- [Written task]
Throughout the material, count the lines with the word "Frame" in them, and answer with only the figure.

·····

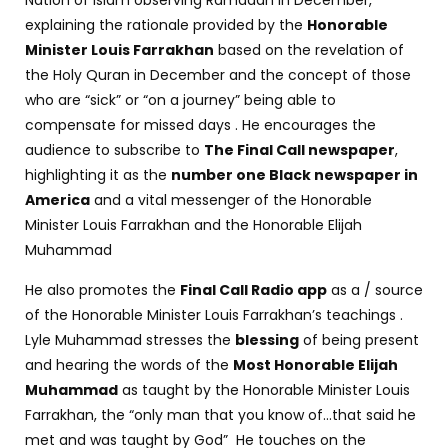
Nation of Islam observing Ramadan in December,
explaining the rationale provided by the
Honorable
Minister Louis Farrakhan
based on the revelation of
the Holy Quran in December and the concept of those
who are “sick” or “on a journey” being able to
compensate for missed days . He encourages the
audience to subscribe to
The Final Call newspaper
,
highlighting it as the
number one Black newspaper in
America
and a vital messenger of the Honorable
Minister Louis Farrakhan and the Honorable Elijah
Muhammad
He also promotes the
Final Call Radio app
as a / source
of the Honorable Minister Louis Farrakhan’s teachings .
Lyle Muhammad stresses the
blessing
of being present
and hearing the words of the
Most Honorable Elijah
Muhammad
as taught by the Honorable Minister Louis
Farrakhan, the “only man that you know of…that said he
met and was taught by God” He touches on the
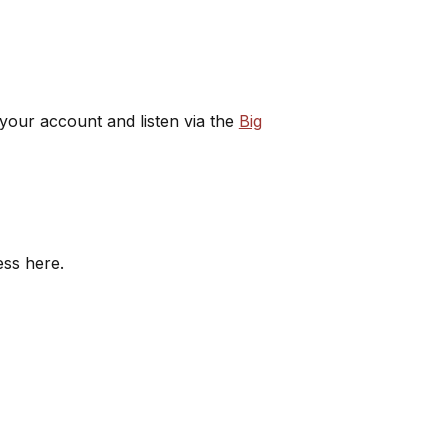
 your account and listen via the
Big
ess here.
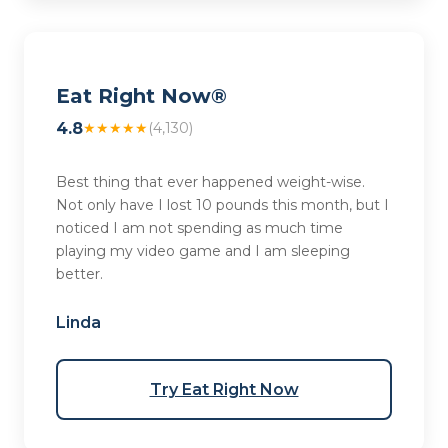
Eat Right Now®
4.8
★★★★★
(4,130)
Best thing that ever happened weight-wise.
Not only have I lost 10 pounds this month, but I
noticed I am not spending as much time
playing my video game and I am sleeping
better.
Linda
Try Eat Right Now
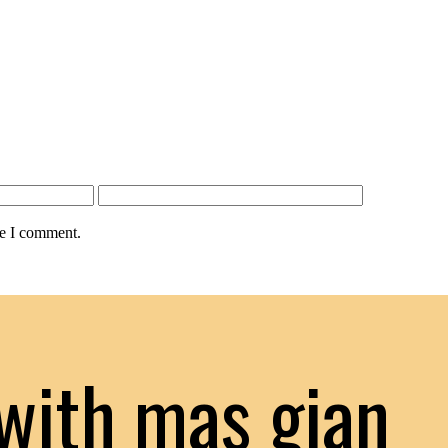
me I comment.
with mas gian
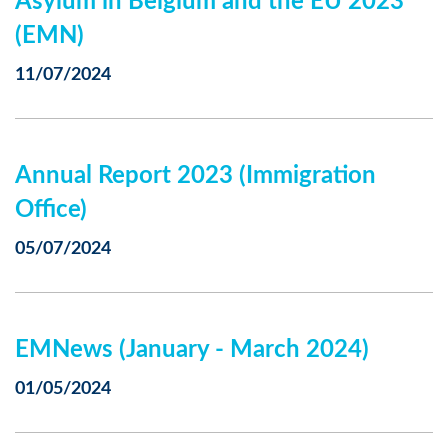
Asylum in Belgium and the EU 2023
(EMN)
11/07/2024
Annual Report 2023 (Immigration
Office)
05/07/2024
EMNews (January - March 2024)
01/05/2024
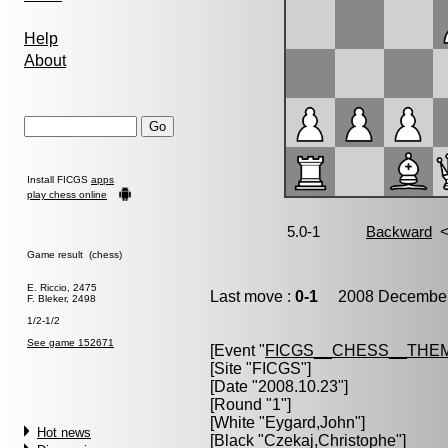
Help
About
Install FICGS
apps
play chess online
Game result (chess)
E. Riccio, 2475
Last move :
0-1
2008 December 
F. Bleker, 2498
1/2-1/2
See game 152671
[Event "
FICGS__CHESS__THE
[Site "FICGS"]
[Date "2008.10.23"]
[Round "1"]
[White "
Eygard,John
"]
Hot news
[Black "
Czekaj,Christophe
"]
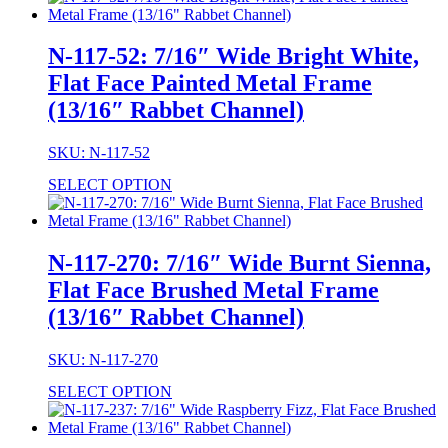
N-117-52: 7/16″ Wide Bright White,
Flat Face Painted Metal Frame
(13/16″ Rabbet Channel)
SKU: N-117-52
SELECT OPTION
N-117-270: 7/16″ Wide Burnt Sienna,
Flat Face Brushed Metal Frame
(13/16″ Rabbet Channel)
SKU: N-117-270
SELECT OPTION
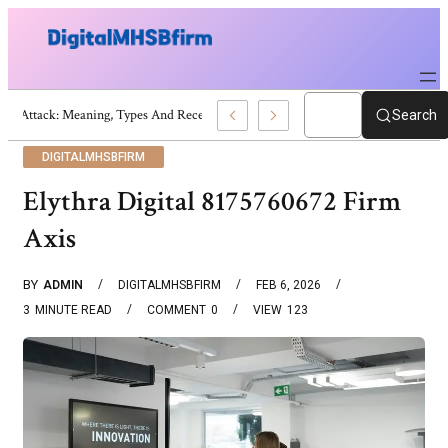
War Attack: Meaning, Types And Recent Examples
Search
DIGITALMHSBFIRM
Elythra Digital 8175760672 Firm
Axis
BY
ADMIN
DIGITALMHSBFIRM
FEB 6, 2026
3
MINUTE READ
COMMENT
0
VIEW
123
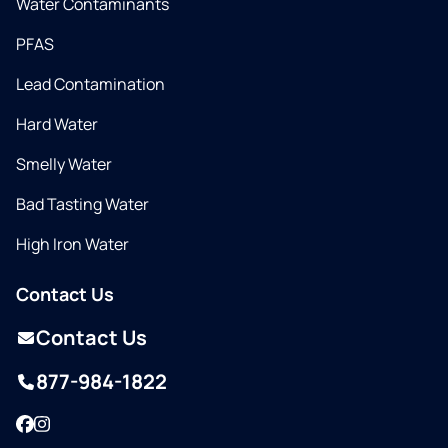
Water Contaminants
PFAS
Lead Contamination
Hard Water
Smelly Water
Bad Tasting Water
High Iron Water
Contact Us
Contact Us
877-984-1822
Facebook
Instagram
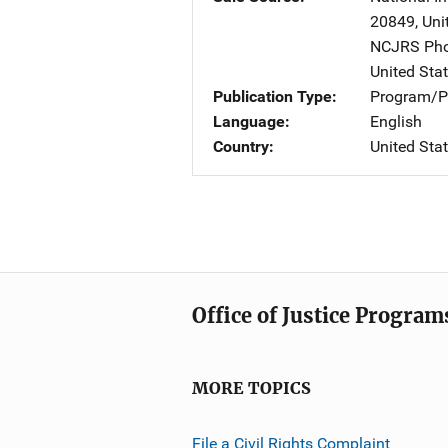
20849
,
Uni
NCJRS Pho
United Sta
Publication Type
Program/Pr
Language
English
Country
United Sta
Office of Justice Program
MORE TOPICS
File a Civil Rights Complaint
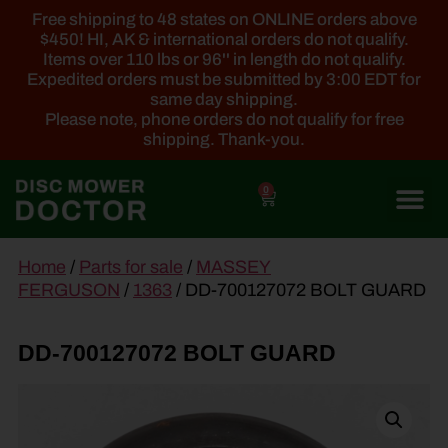
Free shipping to 48 states on ONLINE orders above
$450! HI, AK & international orders do not qualify.
Items over 110 lbs or 96'' in length do not qualify.
Expedited orders must be submitted by 3:00 EDT for
same day shipping.
Please note, phone orders do not qualify for free
shipping. Thank-you.
0
main
Home
/
Parts for sale
/
MASSEY
content
FERGUSON
/
1363
/ DD-700127072 BOLT GUARD
DD-700127072 BOLT GUARD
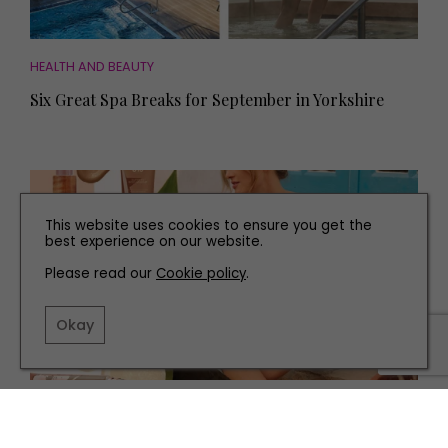
HEALTH AND BEAUTY
Six Great Spa Breaks for September in Yorkshire
This website uses cookies to ensure you get the
best experience on our website.
Please read our
Cookie policy
.
Okay
HEALTH AND BEAUTY
Get the Summer Glow with these Beauty Products to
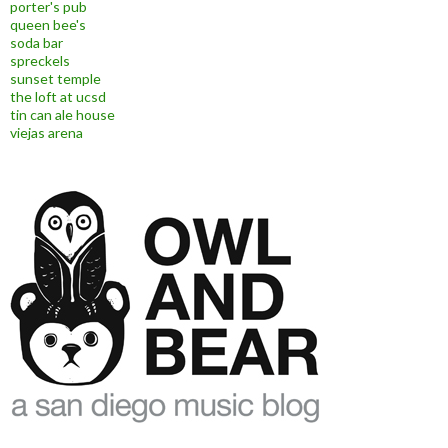
porter's pub
queen bee's
soda bar
spreckels
sunset temple
the loft at ucsd
tin can ale house
viejas arena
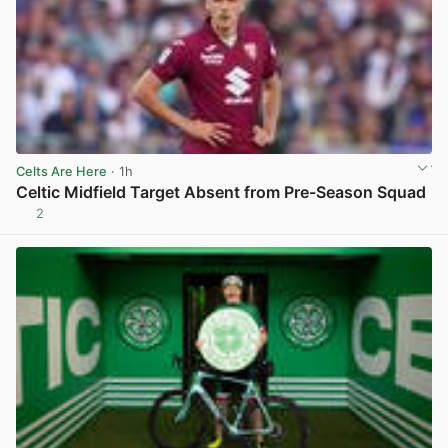
Celts Are Here
· 1h
Celtic Midfield Target Absent from Pre-Season Squad
2
View post in new tab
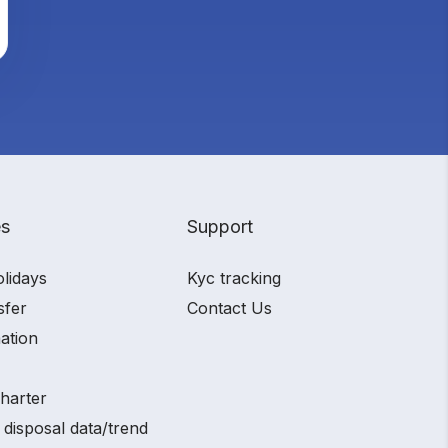
es
Support
olidays
Kyc tracking
sfer
Contact Us
ation
charter
 disposal data/trend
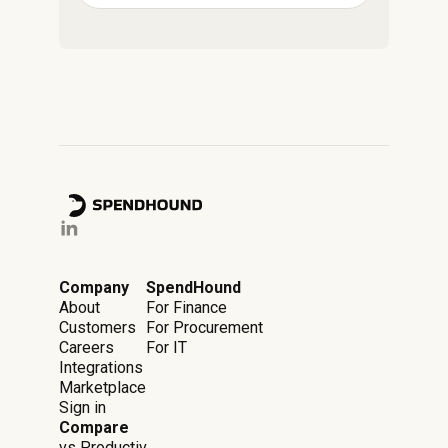
Company
SpendHound
About
For Finance
Customers
For Procurement
Careers
For IT
Integrations
Marketplace
Sign in
Compare
vs Productiv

·····

- [Response for this exercise]
2